_Task instructions_
Span requested from the data below: the line with "Watch Protection Film" through the line with "plays a significant role.", both included. Give only these lines again, exactly, and leave every picture out.

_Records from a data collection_
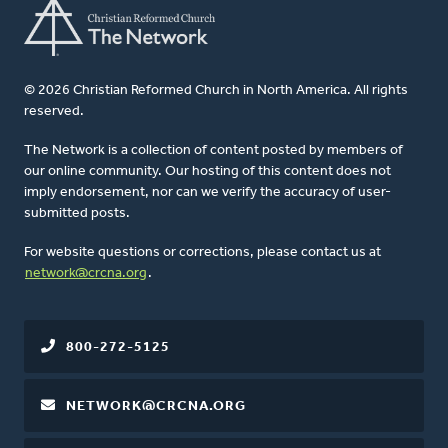
© 2026 Christian Reformed Church in North America. All rights
reserved.
The Network is a collection of content posted by members of
our online community. Our hosting of this content does not
imply endorsement, nor can we verify the accuracy of user-
submitted posts.
For website questions or corrections, please contact us at
network@crcna.org
.
800-272-5125
NETWORK@CRCNA.ORG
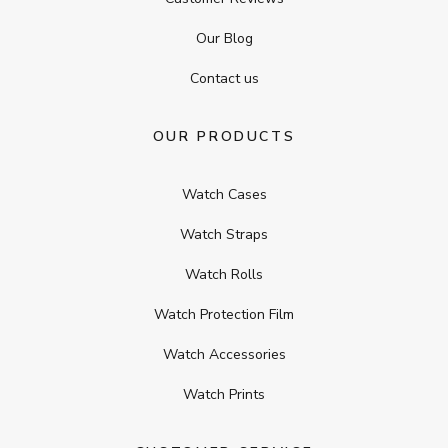
Our Blog
Contact us
OUR PRODUCTS
Watch Cases
Watch Straps
Watch Rolls
Watch Protection Film
Watch Accessories
Watch Prints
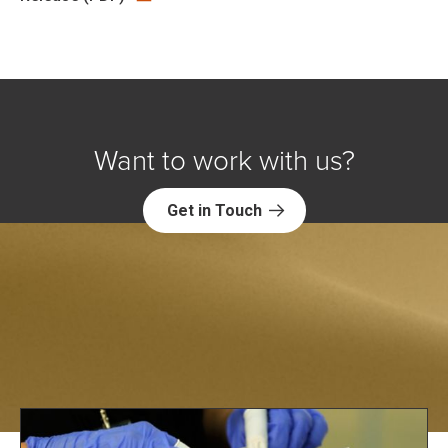
Want to work with us?
Get in Touch
Explore NORC Public Affairs Projects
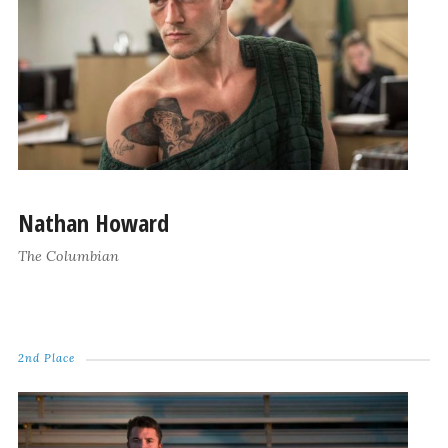
Nathan Howard
The Columbian
2nd Place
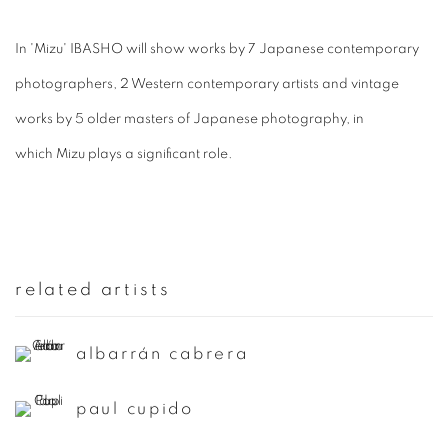
In '
Mizu
' IBASHO will show works by 7 Japanese contemporary
photographers, 2 Western contemporary artists and vintage
works by 5 older masters of Japanese photography, in
which
Mizu
plays a significant role.
related artists
albarrán cabrera
paul cupido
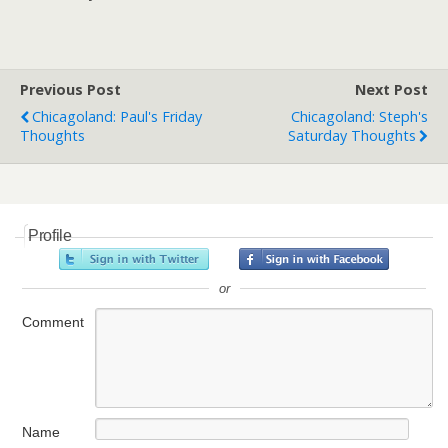
Previous Post
Next Post
Chicagoland: Paul's Friday
Chicagoland: Steph's
Thoughts
Saturday Thoughts
Profile
or
Comment
Name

_Task output_
Watch Protection Film
Watch Accessories
Watch Prints
Want to work with us?
Get in Touch
Explore NORC Public Affairs Projects
Nathan Howard
The Columbian
2nd Place
In '
Mizu
' IBASHO will show works by 7 Japanese contemporary
photographers, 2 Western contemporary artists and vintage
works by 5 older masters of Japanese photography, in
which
Mizu
plays a significant role.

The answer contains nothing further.